9 janvier 2003 |
Le système de bons d'études préconisé
par l'ADQ découle en grande partie de l'identification
d'un faux problème et se fonde sur des reproches injustifiés
à l'égard de l'actuel système d'éducation
du Québec. Qui plus est, il fait miroiter des attentes
irréalistes et comporte nombre d'incohérences et
de conséquences imprévues mais néfastes,
non seulement pour l'ensemble du système d'enseignement,
mais aussi pour des portions importantes de la population étudiante.
Tel est le jugement sévère dont fait l'objet le
programme du parti de l'Action démocratique du Québec
(ADQ) en matière d'éducation, dans une étude
récente réalisée par Charles A. Carrier,
professeur associé au Département d'économique
de l'Université Laval, et Charles Cauchon, conseiller en
financement et en transport scolaire à la Fédération
des commissions scolaires du Québec, l'organisme qui a
commandité la recherche.
On sait que le programme de l'ADQ prévoit le remplacement
du système de financement présentement en vigueur
par un système de bons d'études où chaque
parent recevrait un bon correspondant à un financement
gouvernemental fixe et aurait la liberté de choisir l'école
que fréquenterait son enfant. Une telle réforme
entraînerait une "ghettoïsation de l'éducation",
croient les signataires de l'étude. "Ce qui ressort
de l'ensemble des expériences examinées (au Canada,
aux États-Unis, en Nouvelle-Zélande, en Angleterre)
est que les meilleurs élèves se retrouvent ensemble
et de même pour les moins performants. Par conséquent,
la majorité de la population n'est pas gagnante",
écrivent Charles A. Carrier et Charles Cauchon.
Une amélioration?
Par ailleurs, l'implantation de bons d'études occasionnerait
des coûts additionnels de centaines de millions de dollars
pour l'État québécois, avancent-ils. Dans
l'immédiat, la subvention totale de l'État versée
pour l'enseignement primaire et secondaire augmenterait d'environ
170 millions de dollars en raison du jeu compensatoire du financement
accordé au réseau public et au secteur privé.
Le ministère de l'Éducation alloue présentement
au réseau public 4 988 $ par élève contre
3 259 $ par élève au secteur privé.

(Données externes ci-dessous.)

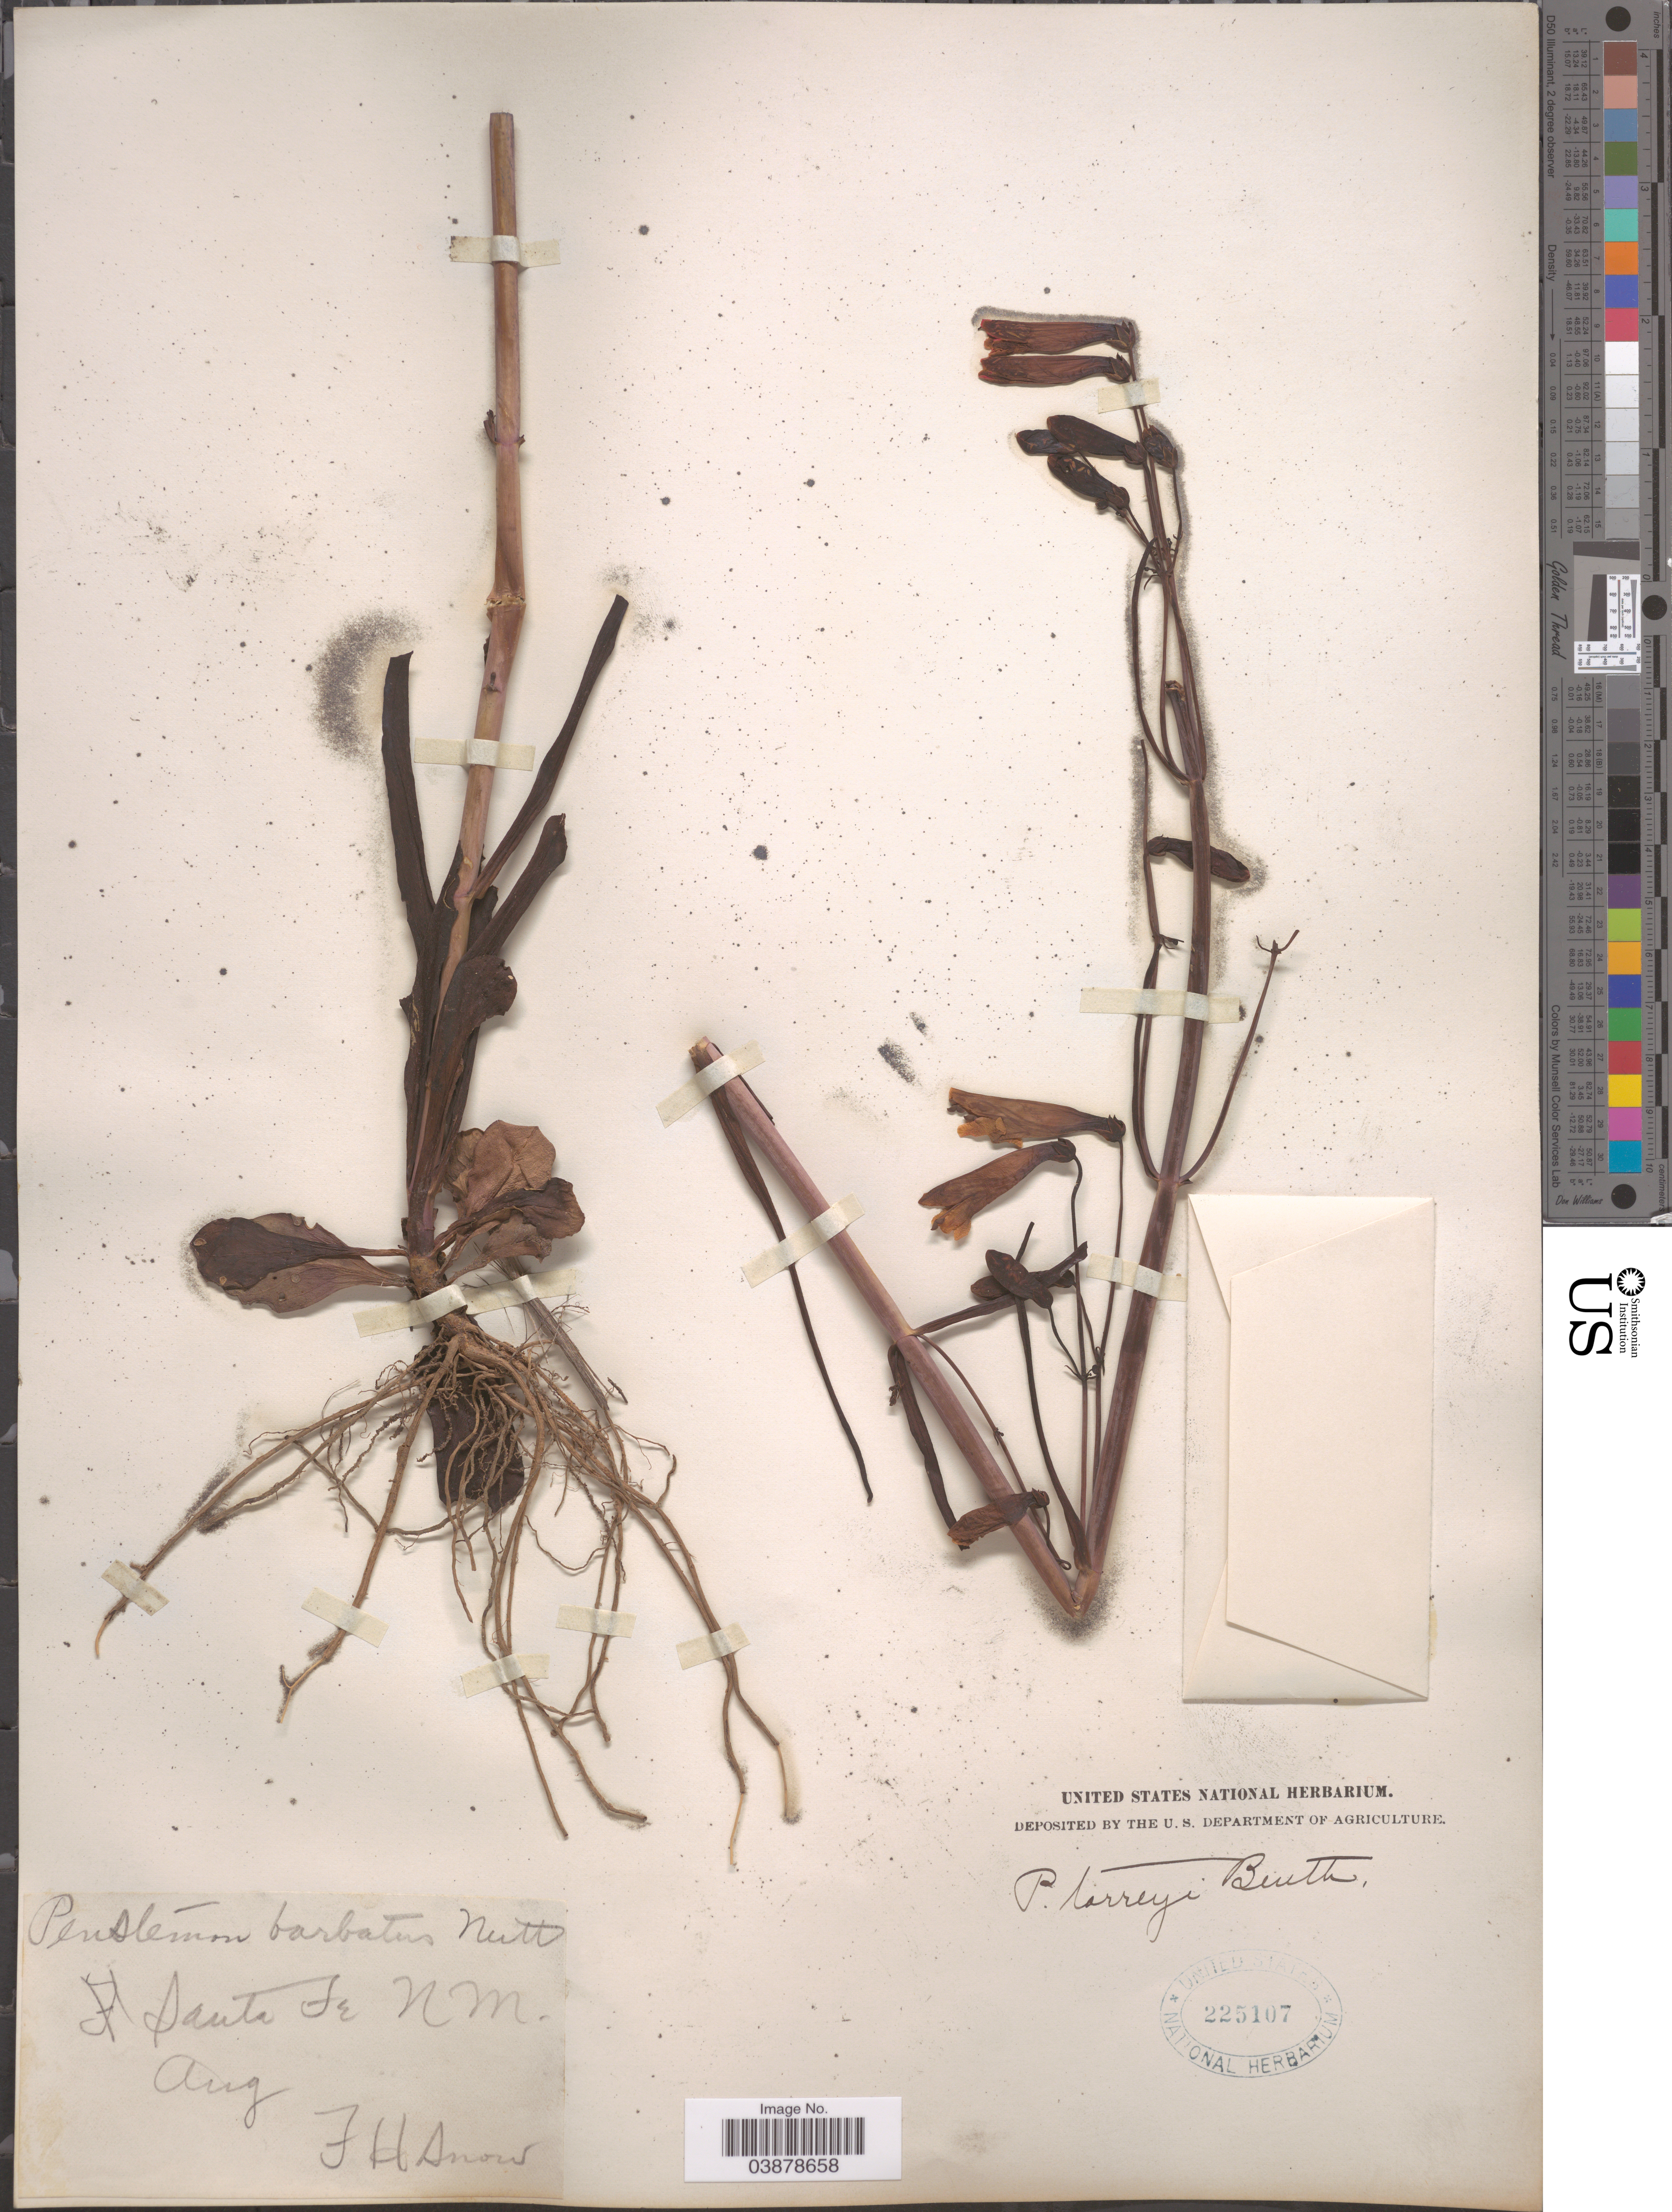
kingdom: Plantae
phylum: Tracheophyta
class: Magnoliopsida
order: Lamiales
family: Plantaginaceae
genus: Penstemon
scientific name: Penstemon torreyi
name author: Benth.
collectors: J. H. Snow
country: United States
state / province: New Mexico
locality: Santa Fe.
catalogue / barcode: US 225107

L'instauration
d'un système de bons d'études nivellerait à
5 000 $ par élève la contribution gouvernementale.
D'où l'augmentation de 170 millions de dollars, car quelque
100 000 élèves fréquentent des établissements
privés.
"Toutefois, les implications à moyen et à long
terme d'un système de bons d'études risquent d'excéder
de beaucoup les implications immédiates", craignent
les deux analystes. On pourrait alors assister, selon eux, à
une ruée vers le secteur privé, lequel demanderait
de recevoir des investissements importants pour augmenter son
nombre de places disponibles pendant que de nombreuses places
deviendraient vacantes dans le réseau public. Le coût
global pour la société pourrait ainsi excéder
facilement les 170 millions cités auparavant.
"On peut se demander pourquoi remettre en question tout un
système, alors qu'il apparaît clairement que les
systèmes de bons d'études expérimentés
n'ont pas conduit à l'amélioration des services
et à une meilleure réussite des élèves",
critiquent Charles A. Carrier et Charles Cauchon.